第3話 甘えたがりの少女
同棲(?)が始まってから、早1ヶ月。
玲の学校での振る舞いはいたって普通だった。
いじめられることもなく、同棲のことを言いふらすこともなく。
天野はとてもいい子だった。素直にそう思った。
ただ、この1ヶ月のうちに変わったことが一つ。
「叶多〜♪おかえり〜♡」
と、このように帰ってくると甘えた声で
抱きついてくることが日課になっている。
玲は僕と違って部活に入っていないから、
玲が先に帰っているのがほとんどだ
「ただいま、玲。
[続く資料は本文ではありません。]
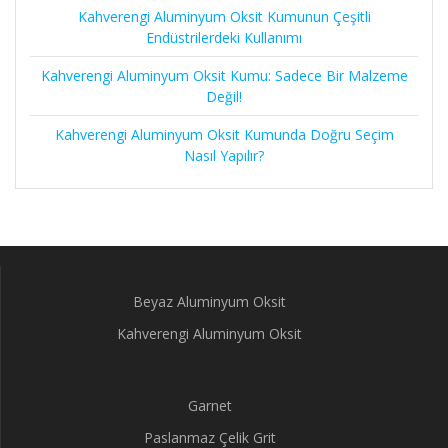
Kahverengi Aluminyum Oksit Kumunun Çeşitli
Endüstrilerdeki Kullanımı
Kahverengi Aluminyum Oksit Kumu: Sadece Bir Malzeme
Değil!
Kahverengi Aluminyum Oksit Kumunda Doğru Seçim
Nasıl Yapılır?
Beyaz Aluminyum Oksit
Kahverengi Aluminyum Oksit
Garnet
Paslanmaz Çelik Grit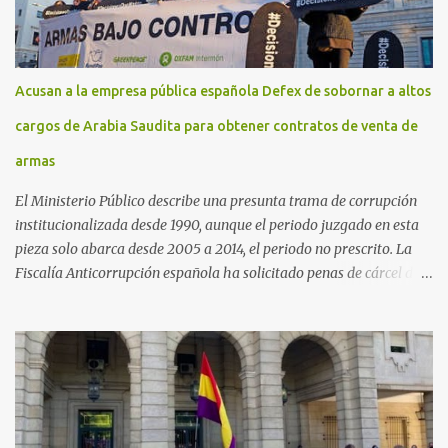
Acusan a la empresa pública española Defex de sobornar a altos
cargos de Arabia Saudita para obtener contratos de venta de
armas
El Ministerio Público describe una presunta trama de corrupción
institucionalizada desde 1990, aunque el periodo juzgado en esta
pieza solo abarca desde 2005 a 2014, el periodo no prescrito. La
Fiscalía Anticorrupción española ha solicitado penas de cárcel de
hasta 29 años por diversos delitos de corrupción a ocho personas,
presuntamente cometidos durante las ventas de material militar a
Arabia Saudita a través de la empresa pública española Defex,
disuelta. El fiscal Conrado Saiz describe en su escrito de
conclusiones cómo la empresa pública Defex pagó comisiones
ilegales a diversas autoridades del régimen árabe entre 2005 y
2014, para obtener a cambio la materialización de los contratos. El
一旦離れてくれないか?」
「はぁい」
天野は名残惜しそうに離れる。
帰ってきて早々に抱きつかれるなんて
全世界の男子からしたら羨ましいだろうが
意外にもうっとうしいのである。
「ねぇ叶多〜、晩御飯にしようよ〜」
「もうそんな時間か、待ってて、作るから。」
「はーい、食器準備して待ってるね~」
今日の晩御飯は生姜焼きだ。
意外にも玲はこういうのが好きらしい。
「まだ〜?」
「今作り始めたところでしょうが。」
「むぅ〜、早く〜」
と玲は待てないのである。
◇
「ほら、できたよ。」
「待ってました〜!」
と言ってなぜが抱きついてくる。
「…………なんで抱きついてくるの。」
「甘えたいから!」
「素直だな!!おい!!」
「えへへ〜、いいでしょ?」
「まったく……早く食べないと冷めちゃうよ。」
玲を引き剥がし、席に着く
「「いただきまーす」」
「ん!美味しい!!」
「うん、我ながらいい出来だ。」
僕と玲は生姜焼きを口に運び
お互いに感想を述べる。
晩御飯を食べ終えてから玲が言い出す。
「ねぇねぇ、叶多。私の過去とか気にならないの?」
「ん〜、玲のトラウマを掘り返したくないからいいかな」
「そっか……ありがとう。でも、話すよ。」
そうして、玲の過去の話を聞くことになった。